Penggunaan zat aditif peningkat oktan atau octane booster berisiko memicu kerusakan teknis pada mesin kendaraan jika pemilik salah memilih produk berkualitas rendah. Fenomena ini marak terjadi seiring langkah pemilik kendaraan mencampur bahan bakar subsidi dengan zat aditif untuk mendongkrak performa secara instan sebagaimana dilansir dari Otomotif.
Guru Besar Institut Teknologi Bandung (ITB) sekaligus pakar bahan bakar dan pelumas, Tri Yuswidjajanto Zaenuri, menjelaskan bahwa keamanan penggunaan zat aditif tersebut sangat bergantung pada kualitas produk yang digunakan. Kualitas yang buruk berpotensi menimbulkan deposit berbahaya di ruang bakar.
"Kalau octane booster-nya memang bagus, oktannya naik, tidak menyebabkan pembentukan deposit di dalam mesin, ya aman-aman saja," ujar Yuswidjajanto, pakar bahan bakar dan pelumas ITB.
Ketahanan oktan hasil suntikan zat aditif ini juga menjadi perhatian karena bersifat tidak permanen jika dibandingkan dengan bahan bakar oktan tinggi hasil kilang. Hal ini berdampak pada kualitas bahan bakar yang disimpan dalam jangka waktu lama di tangki kendaraan.
"Tapi, octane booster itu tidak bertahan lama juga. Jadi, tidak bisa seperti bensin yang dibuat dari nafta yang oktannya tinggi. Jadi, kalau disimpan lama-lama turun juga," kata Yuswidjajanto.
Yuswidjajanto menekankan bahwa produk dengan kualitas rendah justru memicu pembentukan sisa pembakaran yang merugikan kesehatan mesin.
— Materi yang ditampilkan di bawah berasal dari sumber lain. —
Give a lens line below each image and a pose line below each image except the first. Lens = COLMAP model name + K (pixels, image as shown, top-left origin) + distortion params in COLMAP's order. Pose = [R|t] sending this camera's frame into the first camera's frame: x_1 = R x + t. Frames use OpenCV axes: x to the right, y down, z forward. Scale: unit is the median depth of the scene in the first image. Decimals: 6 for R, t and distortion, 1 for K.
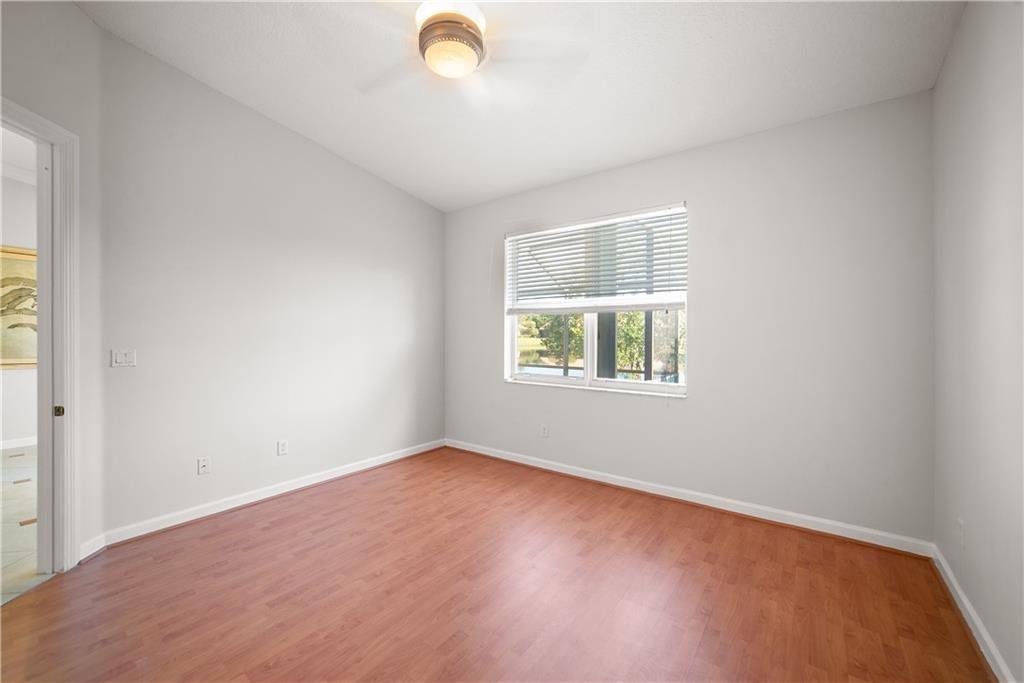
lens RADIAL K [[404.5, 0, 512.0], [0, 404.5, 341.5], [0, 0, 1]] dist [-0.024357, 0.009678]
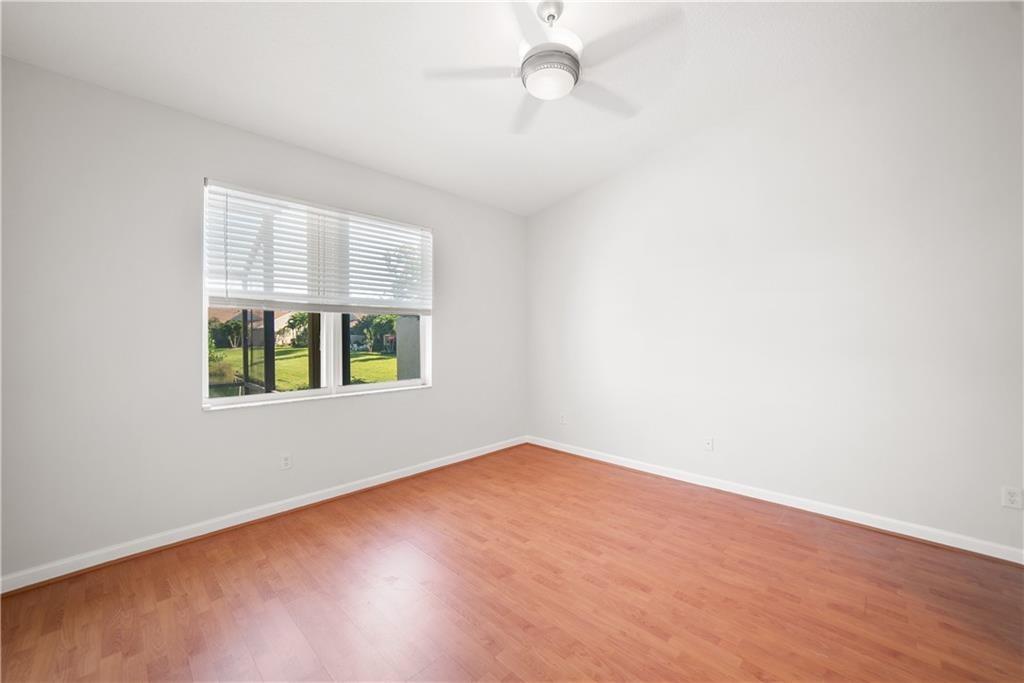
lens RADIAL K [[404.5, 0, 512.0], [0, 404.5, 341.5], [0, 0, 1]] dist [-0.024357, 0.009678]
pose [[0.121476, -0.013070, 0.992508, -0.757249], [0.023713, 0.999666, 0.010262, -0.004647], [-0.992311, 0.022289, 0.121745, 0.586092]]
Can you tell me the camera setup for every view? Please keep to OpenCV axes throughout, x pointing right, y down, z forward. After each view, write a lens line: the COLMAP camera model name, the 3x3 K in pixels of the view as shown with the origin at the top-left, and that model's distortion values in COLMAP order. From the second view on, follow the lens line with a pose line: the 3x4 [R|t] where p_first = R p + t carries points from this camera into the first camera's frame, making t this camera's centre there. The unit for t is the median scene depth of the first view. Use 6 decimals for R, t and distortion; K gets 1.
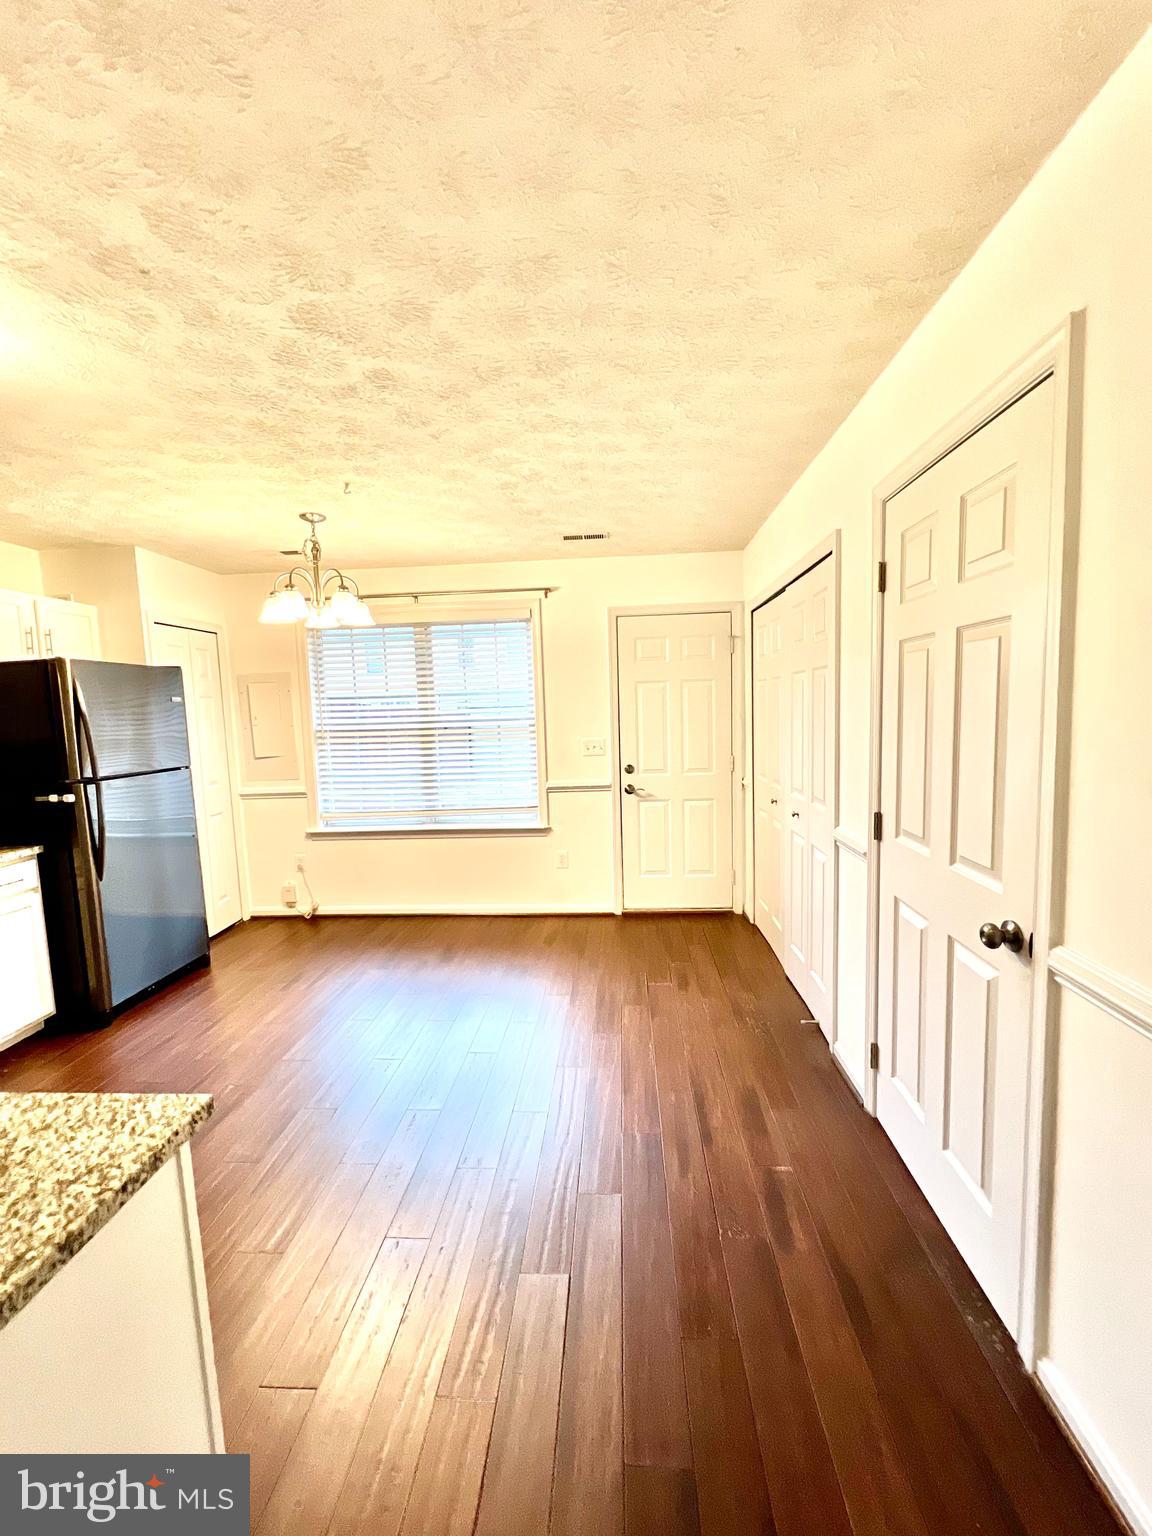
lens RADIAL K [[613.3, 0, 579.8], [0, 613.3, 771.4], [0, 0, 1]] dist [0.000561, -0.001079]
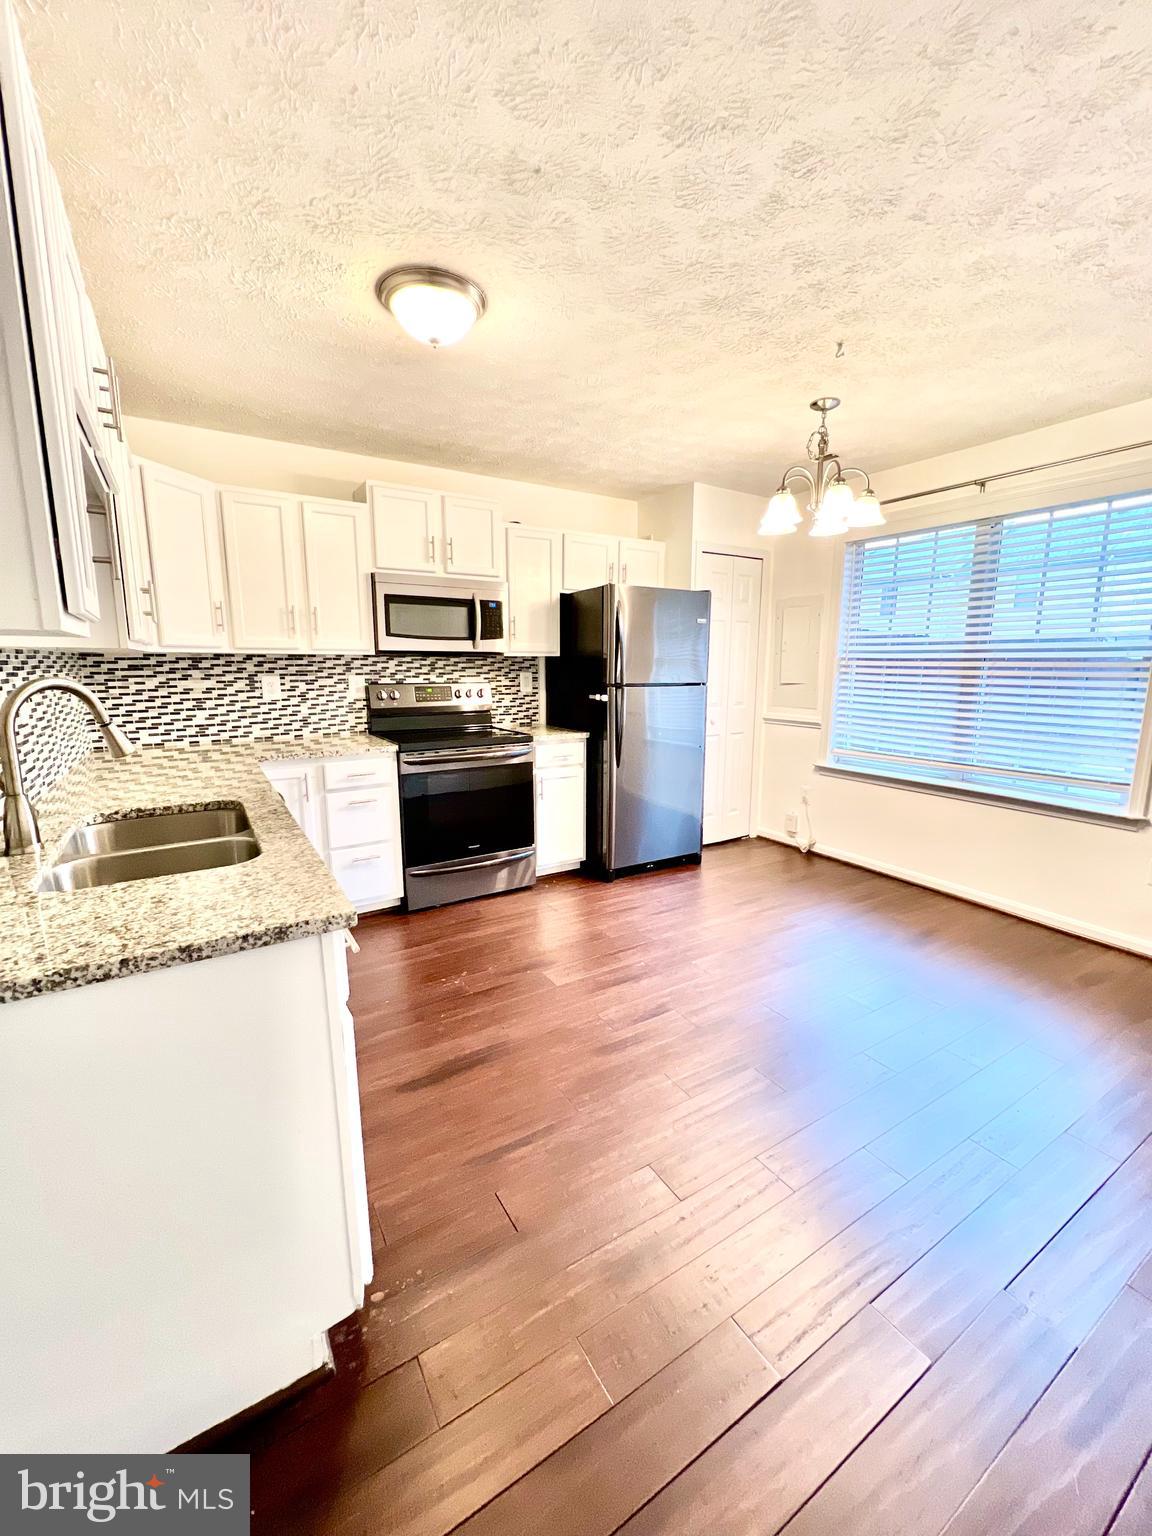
lens RADIAL K [[613.3, 0, 579.8], [0, 613.3, 771.4], [0, 0, 1]] dist [0.000561, -0.001079]
pose [[0.581448, 0.175524, -0.794424, 0.152765], [-0.105025, 0.984474, 0.140645, 0.018737], [0.806776, 0.001657, 0.590855, 0.194213]]
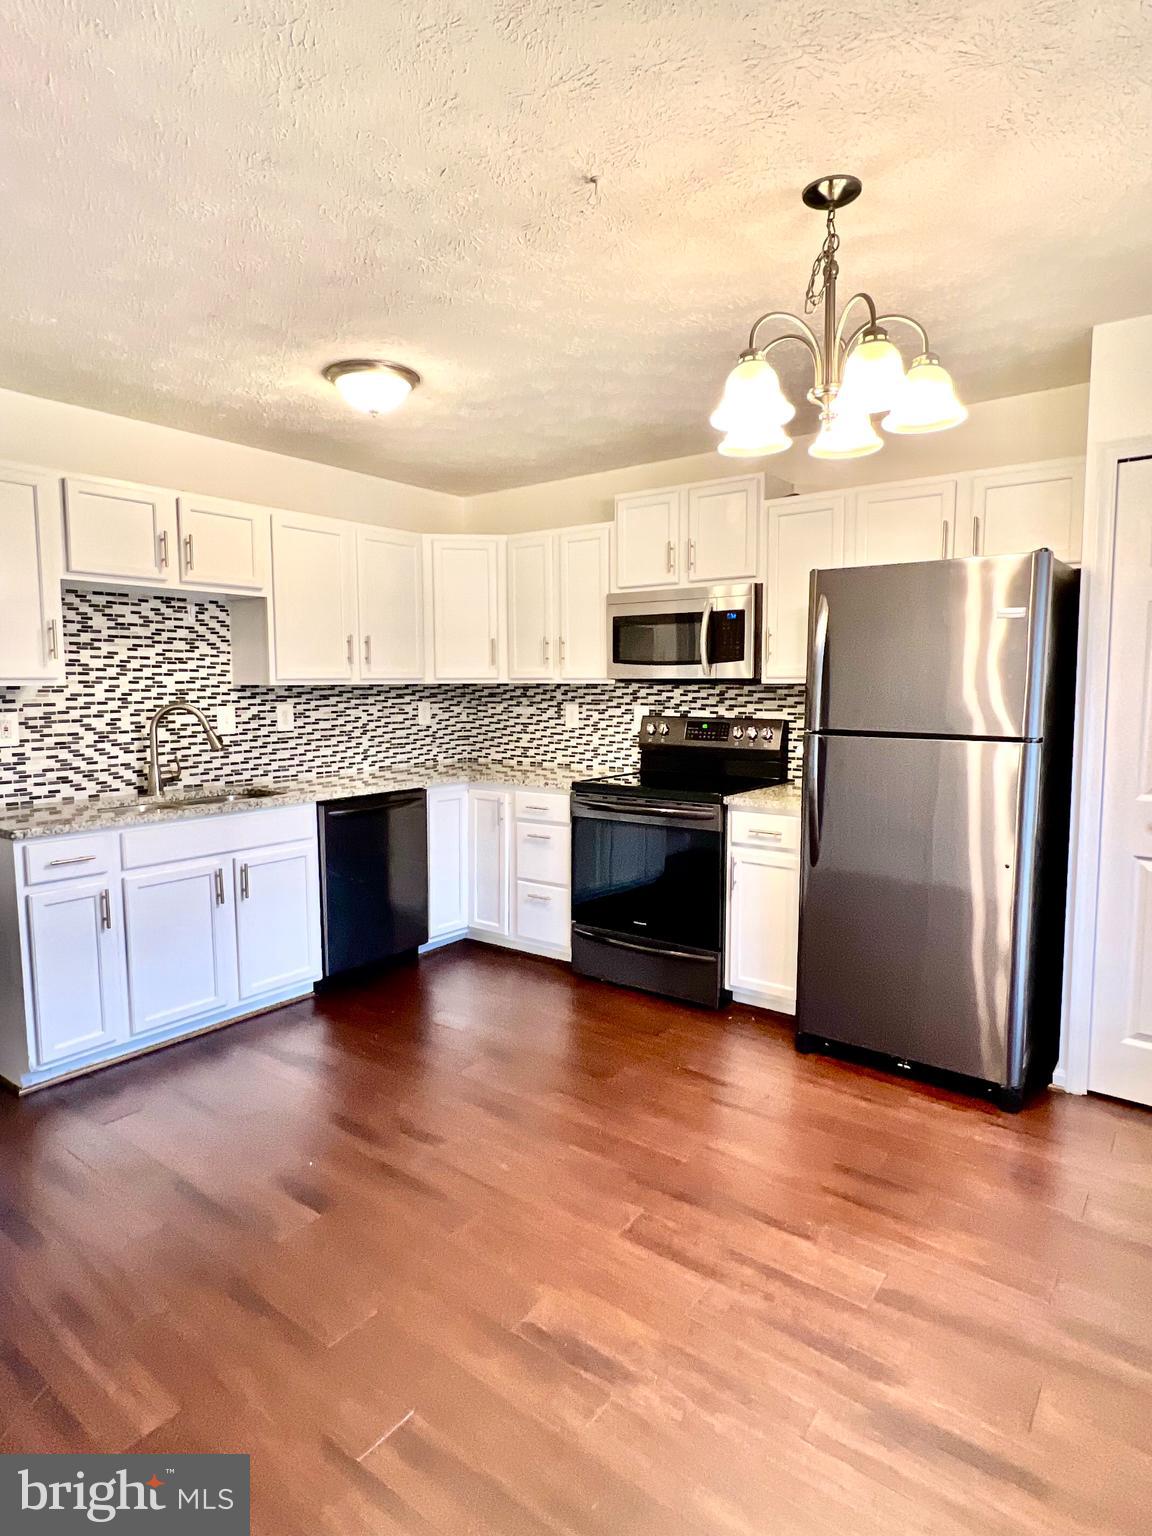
lens RADIAL K [[871.8, 0, 576.0], [0, 871.8, 768.0], [0, 0, 1]] dist [0.000073, -0.000613]
pose [[-0.555497, 0.113659, -0.823714, 0.234913], [-0.066568, 0.981356, 0.180303, -0.106051], [0.828849, 0.154991, -0.537575, 1.244478]]
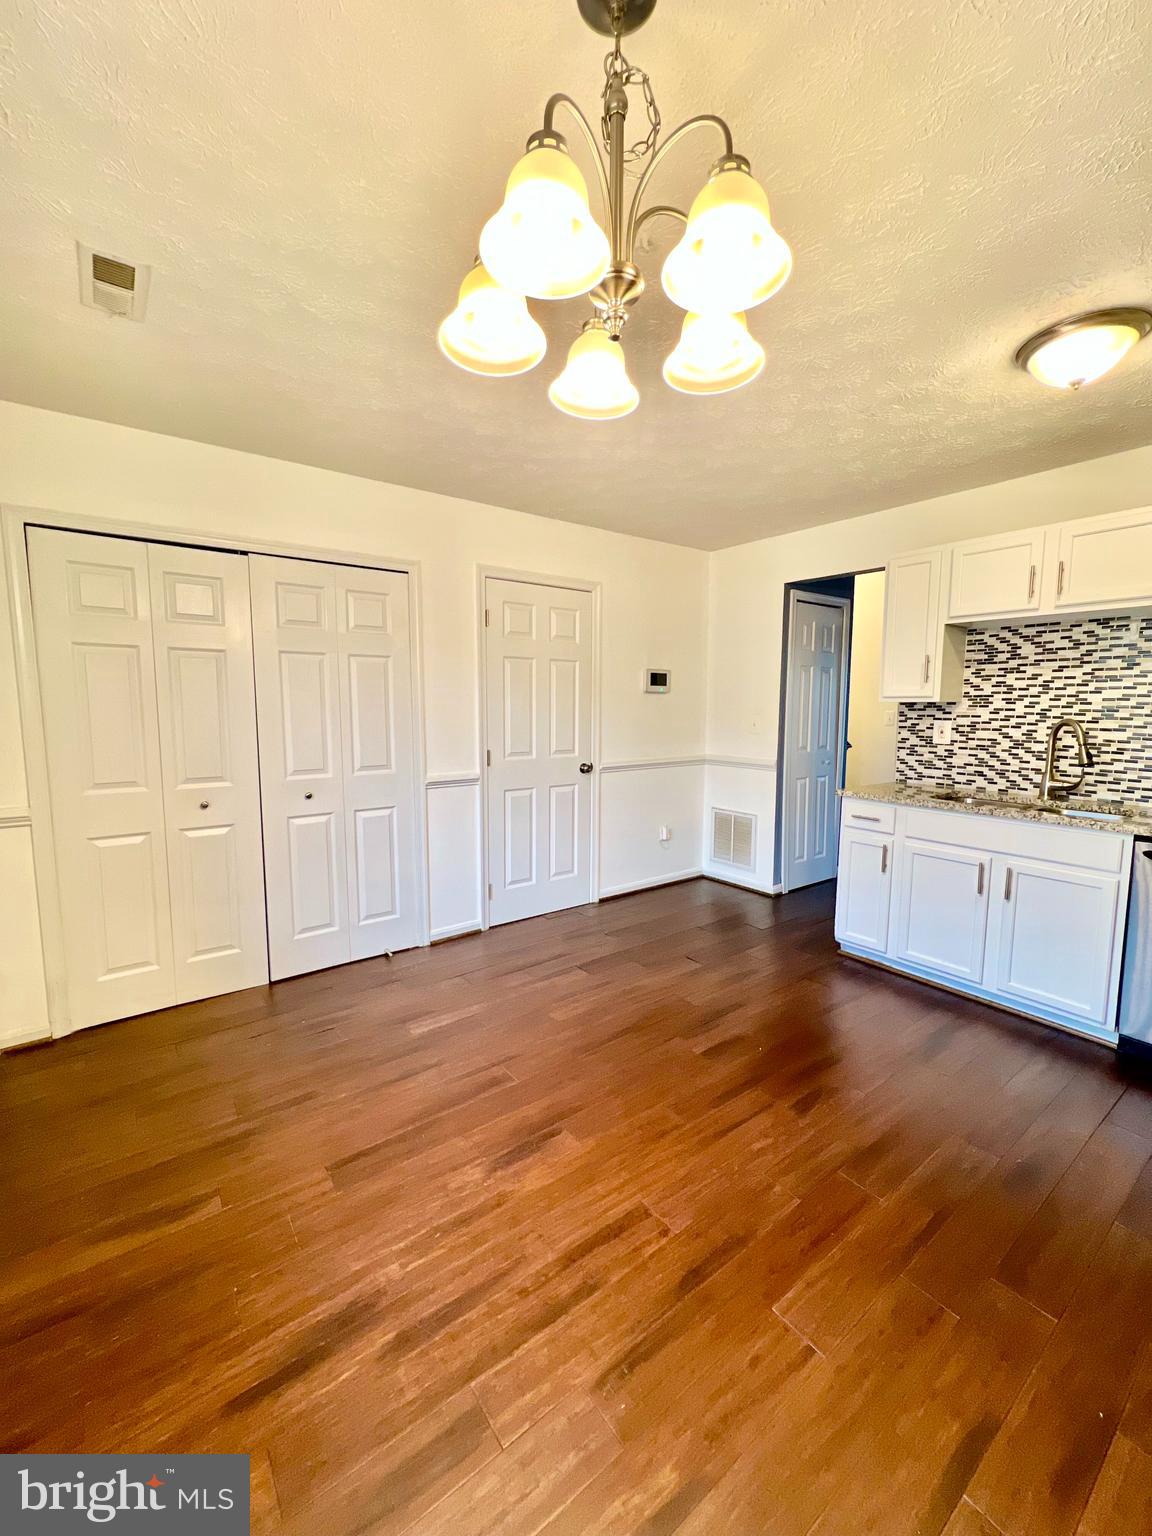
lens RADIAL K [[613.3, 0, 579.8], [0, 613.3, 771.4], [0, 0, 1]] dist [0.000561, -0.001079]
pose [[-0.651809, -0.055271, 0.756366, -0.674216], [0.092754, 0.984043, 0.151840, -0.069635], [-0.752689, 0.169127, -0.636282, 1.272495]]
Endapan yang tebal tidak hanya merusak ruang bakar, tetapi juga berisiko merembet hingga ke sistem pembuangan kendaraan.
"Tapi, kalau octane booster-nya enggak bagus, nanti membuat deposit di dalam ruang bakar, ya malah celaka," ujar Yuswidjajanto.
Penurunan performa kendaraan menjadi konsekuensi logis saat sisa pembakaran mulai menyumbat komponen vital. Endapan yang keluar melalui sistem pembuangan dapat menghambat aliran gas buang secara signifikan.
"Kalau kebetulan pembentukan depositnya tebal. Bahkan, bisa keluar ke knalpot, menyumbat di knalpotnya. Sehingga, akhirnya performa kendaraannya turun," katanya.
Dampak jangka panjang penggunaan octane booster juga mencakup munculnya kerak karbon pada bagian piston yang memicu gejala knocking atau mesin menggelitik. Dalam kondisi panas yang ekstrem, tumpukan karbon ini dapat menyebabkan pre-ignition yang merusak struktur fisik piston.